IMPOTS - L'Assemblée nationale a donné son feu vert à un dispositif fiscal qui incite les propriétaires de logements vacants à louer leurs biens. Une nouvelle arme contre le mal-logement, qui touche 3,8 millions de personnes.

C'est une nouvelle pierre à l'édifice pour résoudre la crise du logement. Les députés viennent d'adopter, mardi 6 décembre 2016, un amendement au projet de loi de finances rectificative 2017 destiné à inciter les propriétaires à louer leur logement vacant à des prix inférieurs à ceux du marché. Les personnes potentiellement concernées sont nombreuses dans la mesure où la France comptait 2,88 millions d'habitations vides l'année dernière, selon les statistiques de l'Insee.

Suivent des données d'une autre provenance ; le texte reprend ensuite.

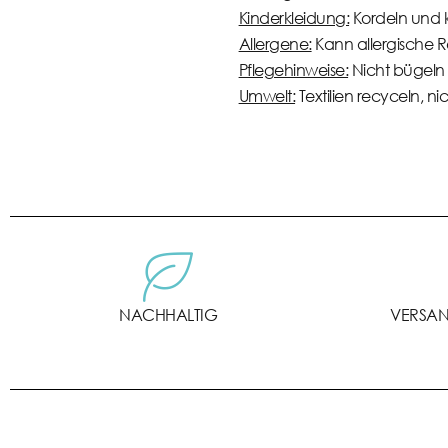
Kinderkleidung:
Kordeln und kl
Allergene:
Kann allergische R
Pflegehinweise:
Nicht bügeln 
Umwelt:
Textilien recyceln, n
NACHHALTIG
VERSANK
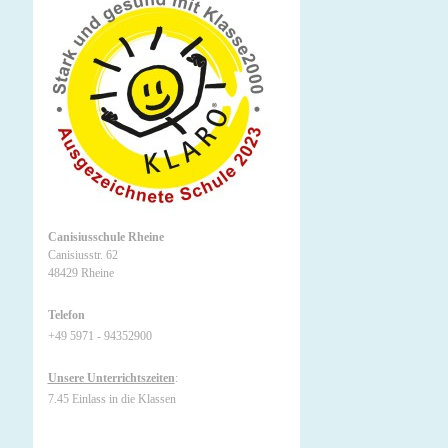
Canisiusschule Rheine
Canisiusstr. 62
48429 Rheine
Telefon
+49 5971 - 94352900
Unsere Unterrichtszeiten
:
7.45 Einlass in die Klassen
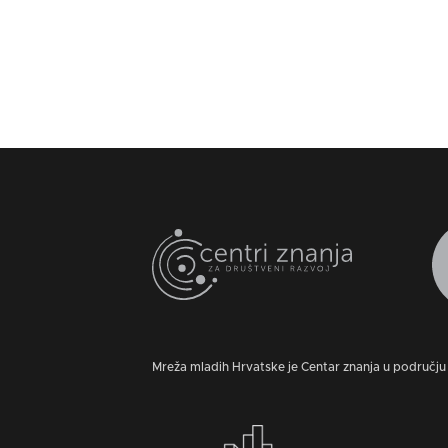
Mreža mladih Hrvatske je Centar znanja u području 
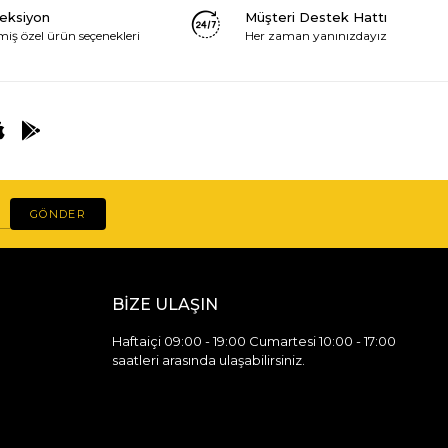
leksiyon
Müşteri Destek Hattı
miş özel ürün seçenekleri
Her zaman yanınızdayız
GÖNDER
BİZE ULAŞIN
Haftaiçi 09:00 - 19:00 Cumartesi 10:00 - 17:00
saatleri arasında ulaşabilirsiniz.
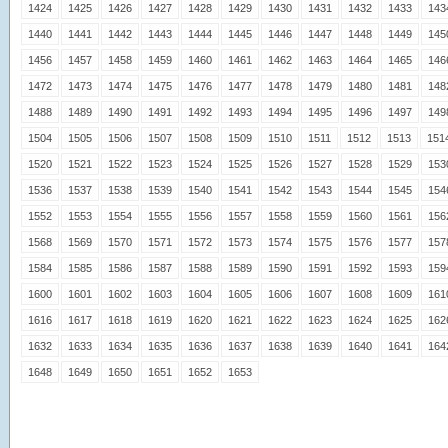
1424
1425
1426
1427
1428
1429
1430
1431
1432
1433
143
1440
1441
1442
1443
1444
1445
1446
1447
1448
1449
145
1456
1457
1458
1459
1460
1461
1462
1463
1464
1465
146
1472
1473
1474
1475
1476
1477
1478
1479
1480
1481
148
1488
1489
1490
1491
1492
1493
1494
1495
1496
1497
149
1504
1505
1506
1507
1508
1509
1510
1511
1512
1513
151
1520
1521
1522
1523
1524
1525
1526
1527
1528
1529
153
1536
1537
1538
1539
1540
1541
1542
1543
1544
1545
154
1552
1553
1554
1555
1556
1557
1558
1559
1560
1561
156
1568
1569
1570
1571
1572
1573
1574
1575
1576
1577
157
1584
1585
1586
1587
1588
1589
1590
1591
1592
1593
159
1600
1601
1602
1603
1604
1605
1606
1607
1608
1609
161
1616
1617
1618
1619
1620
1621
1622
1623
1624
1625
162
1632
1633
1634
1635
1636
1637
1638
1639
1640
1641
164
1648
1649
1650
1651
1652
1653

Exonérations fiscales de 15% à 85% sur les loyers perçus

Concrètement, les propriétaires pourront bénéficier d'exonérations fiscales sur les loyers perçus. Cet abattement variera de 15% à 70% en fonction du niveau de tension du marché locatif dans la zone où le bien se situe, c'est-à-dire dans les aires géographiques où la demande est plus forte que l'offre. L'avantage sera même majoré, pour atteindre 85%, si le propriétaire confie la gestion de son logement à un organisme agréé chargé de faciliter l'accès aux ménages pouvant présenter des difficultés. L'avantage fiscal sera conditionné à la conclusion d'une convention à loyer maîtrisé conclue avec l'agence nationale de l'habitat (ANAH) entre le 1er janvier 2017 et le 31 décembre 2019. 

Cette mesure est appelée à remplacer deux dispositifs qui ont, selon le gouvernement, perdu de leur efficacité. Il s'agit des dispositifs Besson ancien et Borloo ancien, qui permettent de bénéficier d'un abattement de respectivement 26% et 30% sur les revenus fonciers lorsque le bien est loué pour un loyer raisonnable à des personnes dont les ressources sont limitées. 

894.500 personnes privées de logement personnel

L'objectif du nouveau dispositif, selon la ministre du Logement, Emmanuelle Cosse, est de permettre "d'une part de faciliter pour les publics fragiles l'accès à un logement conventionné et d'autre part de garantir, grâce au contrôle d'un tiers, que le logement est loué décent". 

Ce qui est loin d'être partout le cas en France : 2.879.000 personnes vivent dans des conditions de logement très difficiles, c'est-à-dire sans confort ou en surpeuplement, et 894.500 sont privées de logement personnel, c'est-à-dire sans domicile fixe, en hébergement de fortune, en chambre d'hôtel ou hébergées par un tiers de façon contrainte, selon le dernier rapport annuel de la Fondation Abbé-Pierre. Soit un total de 3,8 millions de personnes mal-logées.